Volviendo a nuestro tema, y a la luz de lo dicho, no es difícil entender que la aparición del concepto-realidad de persona haya supuesto un salto de cualidad para aquel saber que intenta explicarnos lo que es el hombre (la antropología madura o adulta, por retomar la metáfora recién aludida), así como también para el conjunto de la vida humana en la Tierra:

Y es que, según acabo de insinuar, antes o al margen del descubrimiento de que todo ser humano, con independencia de las circunstancias en que se halle, es persona, los atentados contra algunos de ellos no necesitaban justificación (como, por ejemplo, no la requiere normalmente el sacrificio de una res para alimentar a una familia o un pueblo).

Al contrario, una vez que la índole personal de todos los componentes de la humanidad se afirma teóricamente apenas sin discusión, las afrentas contra la persona (aunque se sigan cometiendo y, en ocasiones, de forma más cruel y violenta o más ladina y sofisticada que en otras circunstancias o momentos de la historia) provocan un rechazo que por fuerza ha de ser compensado con alegatos no siempre convincentes ni para aquellos mismos que los esgrimen, o con la ocultación de que tales violaciones están teniendo lugar.

Estimo que cuanto he esbozado ofrece motivos más que válidos para continuar este ensayo intentando esclarecer lo que significa ser «persona».

II. Aproximación al concepto-realidad de «persona»

1. A vueltas con las palabras

Es una costumbre generalizada comenzar el estudio de la persona mediante reflexiones de tipo lingüístico. Y, efectivamente, constituye un buen modo de introducirnos en el asunto, incluso aunque a veces las etimologías aducidas no sean del todo correctas.

a)Disquisiciones terminológicas

i) Según Boecio, buen conocedor del mundo clásico, la voz latina persona procedería de personare, que significa resonar, hacer eco, retumbar con fuerza. De esta forma, nos remite a un aspecto muy concreto del teatro antiguo: al hecho de que, a fin de hacerse oír por el público, los actores griegos y latinos utilizaban, a modo de megáfono o altavoz, una máscara hueca, cuya extremada concavidad fortalecía el volumen de la voz; esta carátula recibía en griego la denominación de prósopon, y en latín, justamente, la de persona. Por su parte, el adjetivo personus, de la misma familia semántica, quiere decir sonoro o resonante, y connota la intensidad de volumen necesaria para sobresalir o descollar.

Pero la careta tenía otro objetivo inmediato, en cierto modo paradójico. Al mismo tiempo que dirigía la atención de los asistentes hacia los variados actores y les permitía distinguirlos, ocultaba el rostro de estos y llevaba a los espectadores a centrar su interés en los «personajes» a quienes los artistas encarnaban. Y todo ello, con un motivo también claro: lo excelente, lo que importaba en la función teatral, no era la individualidad de los intérpretes, a menudo ignorada, sino la alcurnia de los héroes representados.

**TRABAJO POR REALIZAR**
Según el fragmento, ¿de qué palabra latina procedería la voz «persona» de acuerdo con Boecio?

**REGISTROS**
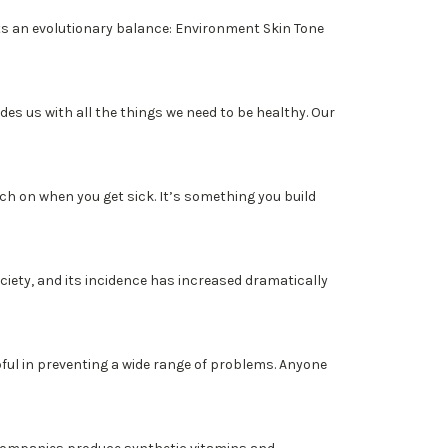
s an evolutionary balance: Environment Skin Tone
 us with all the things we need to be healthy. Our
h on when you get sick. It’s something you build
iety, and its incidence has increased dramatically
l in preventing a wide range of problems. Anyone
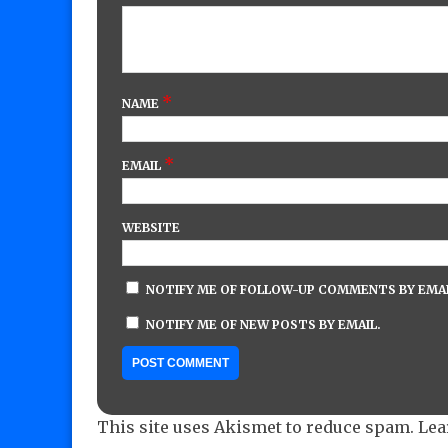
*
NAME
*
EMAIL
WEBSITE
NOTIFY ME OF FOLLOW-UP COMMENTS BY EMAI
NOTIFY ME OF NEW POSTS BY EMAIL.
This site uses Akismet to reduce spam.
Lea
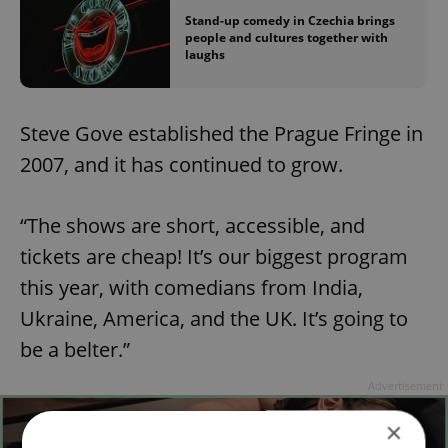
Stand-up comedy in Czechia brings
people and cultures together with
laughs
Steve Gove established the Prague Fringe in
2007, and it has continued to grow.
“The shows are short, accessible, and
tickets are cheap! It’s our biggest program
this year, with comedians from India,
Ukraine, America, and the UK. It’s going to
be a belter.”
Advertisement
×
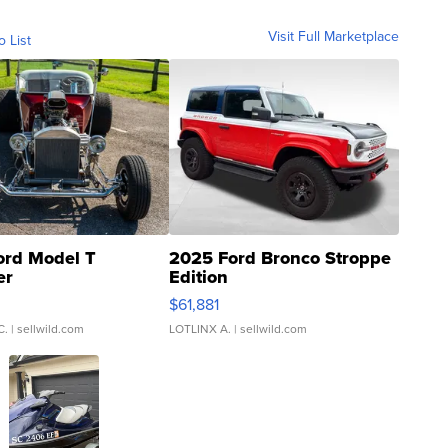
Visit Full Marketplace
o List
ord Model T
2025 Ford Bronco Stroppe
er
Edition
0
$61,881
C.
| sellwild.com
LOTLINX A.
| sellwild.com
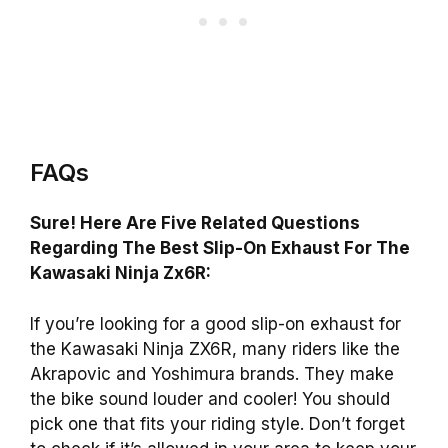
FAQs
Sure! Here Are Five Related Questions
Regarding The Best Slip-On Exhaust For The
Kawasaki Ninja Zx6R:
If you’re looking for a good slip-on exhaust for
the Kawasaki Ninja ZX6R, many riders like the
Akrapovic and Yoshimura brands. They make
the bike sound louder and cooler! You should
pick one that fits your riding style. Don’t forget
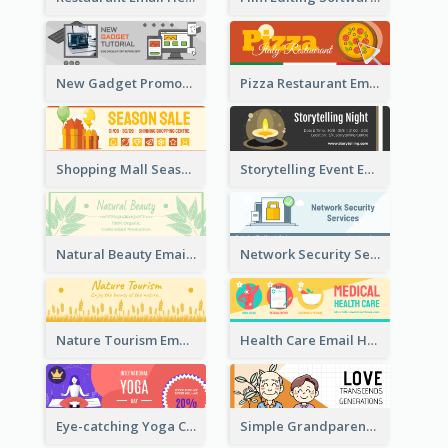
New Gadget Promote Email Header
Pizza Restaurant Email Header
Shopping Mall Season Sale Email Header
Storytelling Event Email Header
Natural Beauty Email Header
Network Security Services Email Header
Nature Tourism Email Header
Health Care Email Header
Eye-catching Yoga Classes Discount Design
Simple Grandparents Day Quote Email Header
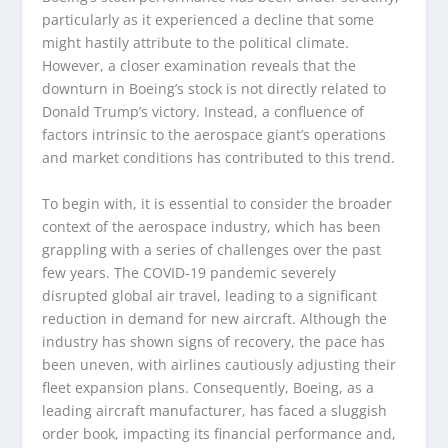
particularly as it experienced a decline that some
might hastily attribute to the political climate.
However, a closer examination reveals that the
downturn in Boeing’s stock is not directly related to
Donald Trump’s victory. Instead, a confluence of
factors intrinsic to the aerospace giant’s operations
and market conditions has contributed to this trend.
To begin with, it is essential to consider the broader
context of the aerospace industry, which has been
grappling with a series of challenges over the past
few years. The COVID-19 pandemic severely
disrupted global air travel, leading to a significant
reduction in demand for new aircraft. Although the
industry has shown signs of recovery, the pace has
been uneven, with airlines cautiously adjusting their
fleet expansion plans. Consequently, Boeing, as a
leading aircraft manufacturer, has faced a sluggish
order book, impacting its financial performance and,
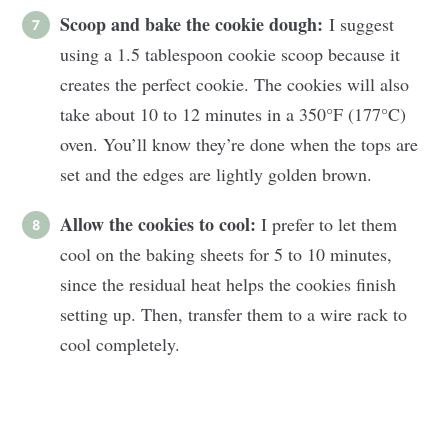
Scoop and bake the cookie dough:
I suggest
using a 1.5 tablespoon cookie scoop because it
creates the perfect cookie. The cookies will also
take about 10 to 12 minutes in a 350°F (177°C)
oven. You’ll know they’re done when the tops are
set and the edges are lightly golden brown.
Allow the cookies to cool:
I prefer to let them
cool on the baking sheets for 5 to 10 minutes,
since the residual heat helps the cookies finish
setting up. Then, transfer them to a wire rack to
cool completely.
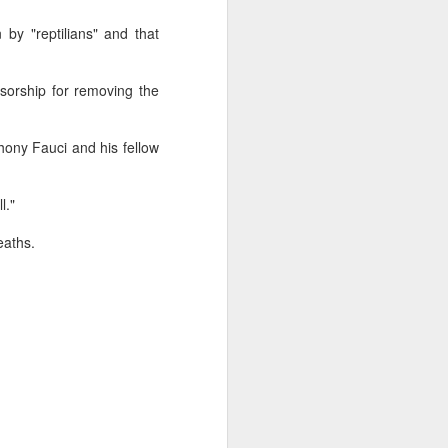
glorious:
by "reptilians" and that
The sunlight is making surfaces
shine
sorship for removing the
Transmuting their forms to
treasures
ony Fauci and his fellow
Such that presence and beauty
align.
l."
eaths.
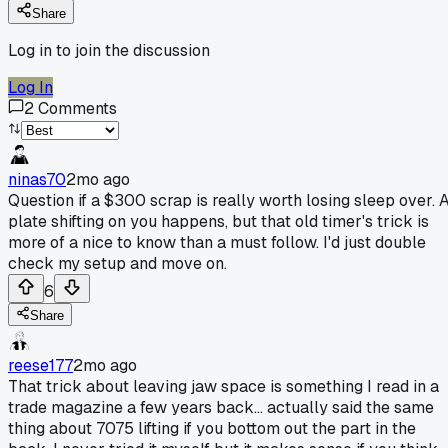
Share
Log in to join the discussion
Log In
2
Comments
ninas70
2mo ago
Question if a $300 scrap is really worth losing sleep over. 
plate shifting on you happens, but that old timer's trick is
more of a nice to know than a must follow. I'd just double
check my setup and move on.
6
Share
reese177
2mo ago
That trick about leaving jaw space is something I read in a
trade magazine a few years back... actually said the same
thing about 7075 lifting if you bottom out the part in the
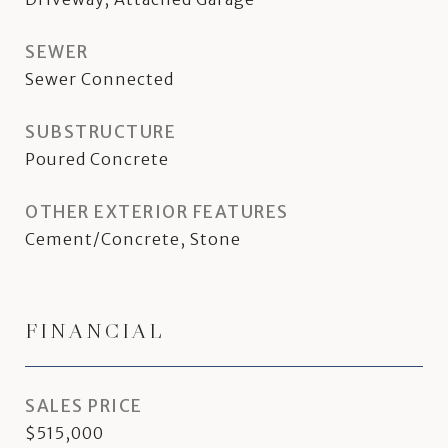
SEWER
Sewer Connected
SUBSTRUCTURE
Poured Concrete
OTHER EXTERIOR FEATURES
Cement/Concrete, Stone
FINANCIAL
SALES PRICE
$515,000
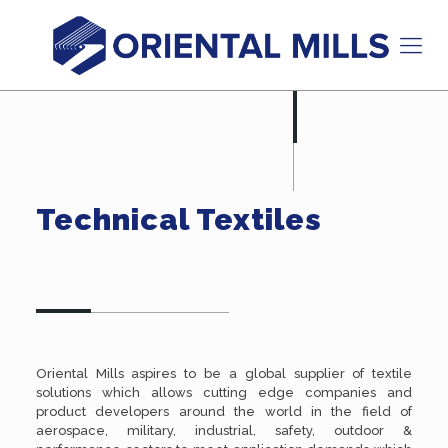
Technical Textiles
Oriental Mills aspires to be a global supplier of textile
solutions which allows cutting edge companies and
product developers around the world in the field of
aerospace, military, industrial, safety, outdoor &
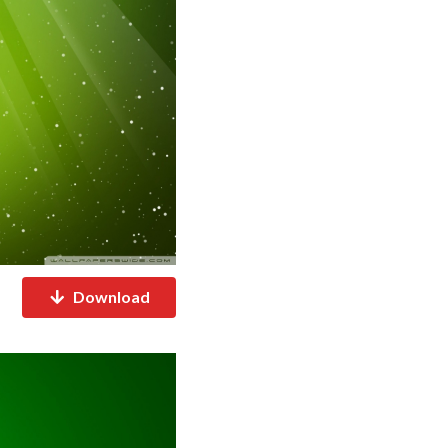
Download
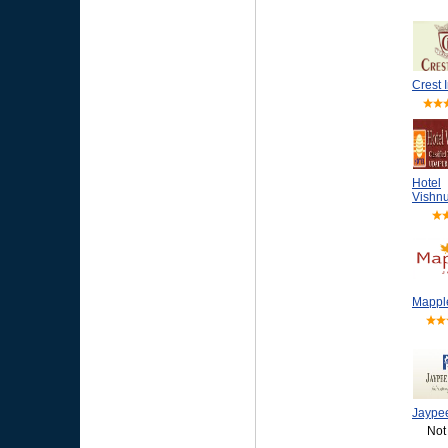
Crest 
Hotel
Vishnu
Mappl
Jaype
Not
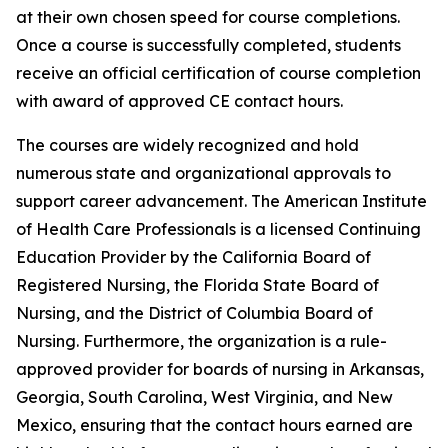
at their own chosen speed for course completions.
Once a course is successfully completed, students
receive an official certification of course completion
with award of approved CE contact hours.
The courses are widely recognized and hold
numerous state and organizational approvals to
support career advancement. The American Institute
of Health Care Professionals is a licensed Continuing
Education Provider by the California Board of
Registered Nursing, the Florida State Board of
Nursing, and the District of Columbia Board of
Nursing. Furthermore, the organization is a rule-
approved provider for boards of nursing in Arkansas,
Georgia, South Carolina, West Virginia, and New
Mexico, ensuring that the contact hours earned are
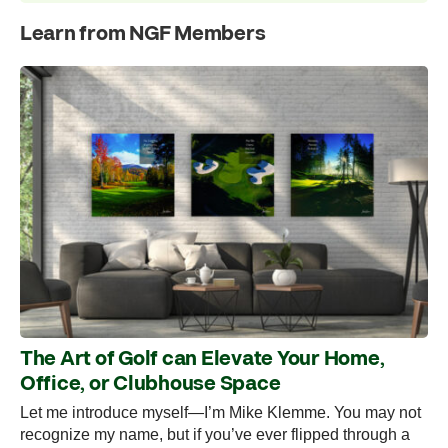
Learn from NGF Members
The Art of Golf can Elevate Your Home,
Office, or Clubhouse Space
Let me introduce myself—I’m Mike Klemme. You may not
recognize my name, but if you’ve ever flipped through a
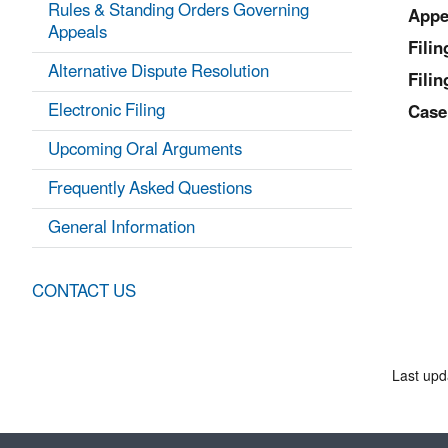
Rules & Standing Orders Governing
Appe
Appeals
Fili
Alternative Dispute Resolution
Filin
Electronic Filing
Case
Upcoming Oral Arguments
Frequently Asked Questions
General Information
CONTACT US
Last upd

**RESULTADO DEL EJERCICIO**
Procedería de «personare», que significa resonar, hacer eco, retumbar con fuerza.